• [Problem to solve]:
Output each line exactly as written, from the first line of the records to the line bearing "thumb mcp: (9, 145)", inclusive, while leaving every picture out.

• [Input]:
- Opening Delimiter -
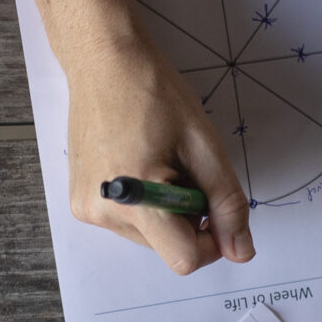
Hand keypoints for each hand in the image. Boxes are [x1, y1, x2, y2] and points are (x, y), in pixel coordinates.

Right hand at [65, 37, 253, 273]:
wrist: (104, 63)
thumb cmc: (154, 94)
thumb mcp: (204, 146)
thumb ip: (226, 202)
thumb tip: (241, 251)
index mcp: (134, 200)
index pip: (184, 258)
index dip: (212, 240)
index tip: (216, 207)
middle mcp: (102, 214)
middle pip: (167, 247)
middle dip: (187, 217)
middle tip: (183, 167)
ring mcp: (87, 209)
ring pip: (149, 236)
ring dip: (166, 211)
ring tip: (158, 160)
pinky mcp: (81, 201)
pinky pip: (128, 221)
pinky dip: (146, 203)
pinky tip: (139, 163)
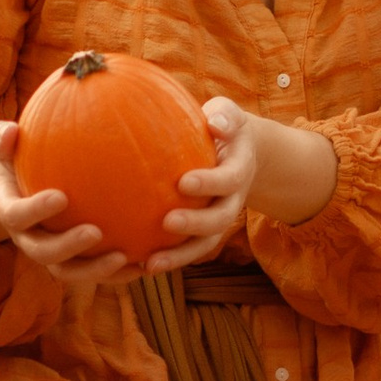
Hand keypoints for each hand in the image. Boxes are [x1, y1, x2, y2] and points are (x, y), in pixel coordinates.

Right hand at [0, 120, 132, 287]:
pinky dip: (116, 274)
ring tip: (123, 256)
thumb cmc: (22, 157)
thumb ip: (5, 137)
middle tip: (95, 232)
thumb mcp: (9, 145)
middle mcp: (27, 238)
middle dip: (67, 247)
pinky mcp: (72, 262)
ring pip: (68, 272)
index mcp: (10, 211)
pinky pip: (92, 274)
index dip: (35, 210)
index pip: (16, 215)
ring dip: (94, 270)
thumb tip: (12, 130)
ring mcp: (50, 253)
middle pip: (42, 252)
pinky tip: (142, 265)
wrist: (28, 187)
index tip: (61, 196)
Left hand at [142, 98, 264, 274]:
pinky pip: (189, 250)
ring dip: (180, 256)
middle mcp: (233, 200)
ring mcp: (219, 218)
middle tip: (167, 222)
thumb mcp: (228, 114)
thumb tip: (215, 122)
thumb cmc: (224, 127)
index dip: (210, 183)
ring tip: (151, 264)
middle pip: (221, 219)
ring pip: (205, 244)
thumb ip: (224, 115)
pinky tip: (140, 266)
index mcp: (239, 170)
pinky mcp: (204, 232)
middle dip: (196, 224)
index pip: (229, 179)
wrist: (240, 152)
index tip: (183, 182)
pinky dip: (169, 260)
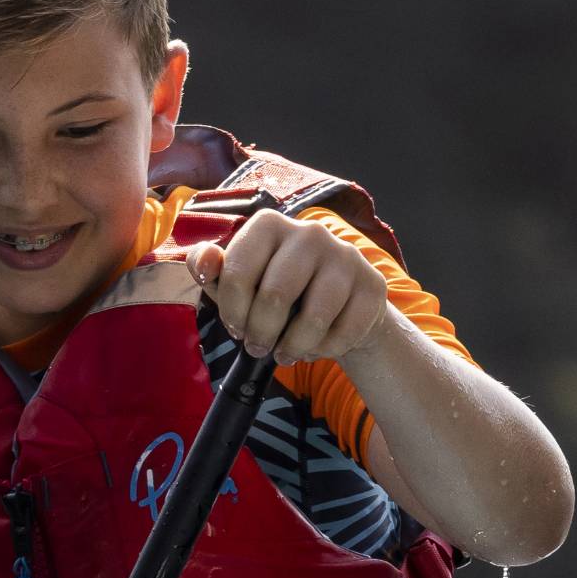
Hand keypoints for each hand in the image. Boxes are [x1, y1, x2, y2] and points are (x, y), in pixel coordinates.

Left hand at [185, 208, 399, 367]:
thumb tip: (205, 262)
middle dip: (261, 333)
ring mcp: (345, 256)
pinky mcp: (372, 285)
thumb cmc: (278, 294)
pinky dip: (325, 350)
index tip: (236, 327)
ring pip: (313, 318)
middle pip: (275, 296)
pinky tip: (318, 344)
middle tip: (259, 347)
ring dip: (293, 347)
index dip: (232, 310)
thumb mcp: (238, 282)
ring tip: (286, 352)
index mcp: (269, 225)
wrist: (337, 307)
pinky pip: (343, 332)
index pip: (237, 270)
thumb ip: (212, 269)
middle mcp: (310, 232)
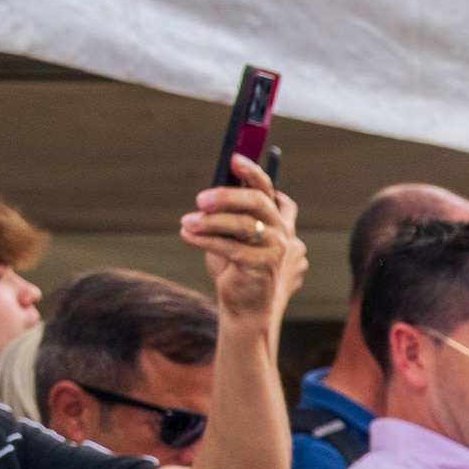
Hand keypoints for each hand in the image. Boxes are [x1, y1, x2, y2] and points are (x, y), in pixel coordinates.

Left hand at [177, 178, 304, 330]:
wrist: (247, 308)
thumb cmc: (237, 268)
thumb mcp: (232, 235)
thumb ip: (229, 213)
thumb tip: (212, 191)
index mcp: (277, 222)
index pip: (269, 191)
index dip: (253, 173)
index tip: (233, 159)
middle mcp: (282, 233)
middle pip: (258, 202)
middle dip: (228, 195)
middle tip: (201, 198)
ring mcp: (276, 250)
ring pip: (243, 224)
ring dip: (210, 221)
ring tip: (187, 221)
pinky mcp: (262, 267)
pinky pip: (231, 247)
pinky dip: (205, 240)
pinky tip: (188, 235)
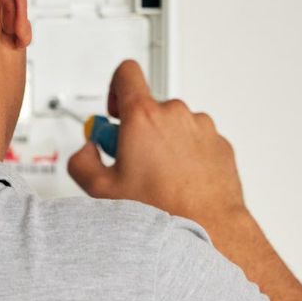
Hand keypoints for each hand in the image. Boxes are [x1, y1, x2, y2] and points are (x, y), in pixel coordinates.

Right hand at [67, 60, 248, 234]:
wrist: (209, 226)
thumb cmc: (161, 209)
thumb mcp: (101, 190)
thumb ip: (81, 161)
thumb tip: (87, 152)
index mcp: (143, 117)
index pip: (125, 74)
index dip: (115, 89)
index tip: (114, 111)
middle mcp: (175, 114)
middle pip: (149, 108)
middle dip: (138, 131)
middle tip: (133, 163)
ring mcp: (201, 127)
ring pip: (174, 126)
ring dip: (164, 144)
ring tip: (160, 178)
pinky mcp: (220, 143)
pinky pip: (196, 141)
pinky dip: (187, 155)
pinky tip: (180, 182)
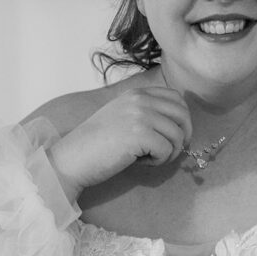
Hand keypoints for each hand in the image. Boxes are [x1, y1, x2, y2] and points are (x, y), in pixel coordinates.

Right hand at [48, 87, 191, 199]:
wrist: (73, 158)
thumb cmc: (98, 144)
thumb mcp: (123, 117)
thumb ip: (147, 113)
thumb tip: (180, 123)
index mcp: (137, 93)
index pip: (176, 99)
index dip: (182, 120)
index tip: (173, 137)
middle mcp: (140, 99)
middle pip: (183, 115)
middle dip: (182, 137)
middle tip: (168, 152)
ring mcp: (140, 115)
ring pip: (177, 135)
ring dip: (168, 152)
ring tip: (149, 158)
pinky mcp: (139, 134)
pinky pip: (166, 150)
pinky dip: (158, 161)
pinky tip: (140, 162)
- Closing Delimiter -
• [Exercise answer]:
Hand keypoints for each hand in the image. Boxes are [x1, y1, x2, y2] and points are (x, y), in pixel coordinates.

Right hand at [65, 37, 253, 273]:
wrist: (104, 63)
thumb cmc: (154, 94)
thumb mcp: (204, 146)
thumb ip: (226, 202)
thumb tip: (241, 251)
index mcp: (134, 200)
index pip: (184, 258)
index dip: (212, 240)
index tip: (216, 207)
middle mcp: (102, 214)
middle pip: (167, 247)
middle dip: (187, 217)
middle tip: (183, 167)
ring mcp: (87, 209)
ring pip: (149, 236)
ring dip: (166, 211)
ring tip: (158, 160)
pinky mcp: (81, 201)
pinky pip: (128, 221)
pinky dip: (146, 203)
pinky tip: (139, 163)
Hand keypoints for each hand in the image. Boxes are [x1, y1, x2, y2] and points are (x, y), in pixel coordinates.

Right hand at [0, 120, 132, 287]:
pinky dip: (116, 274)
ring tip: (123, 256)
thumb cmc: (22, 157)
thumb ip: (5, 137)
middle tip: (95, 232)
thumb mcp: (9, 145)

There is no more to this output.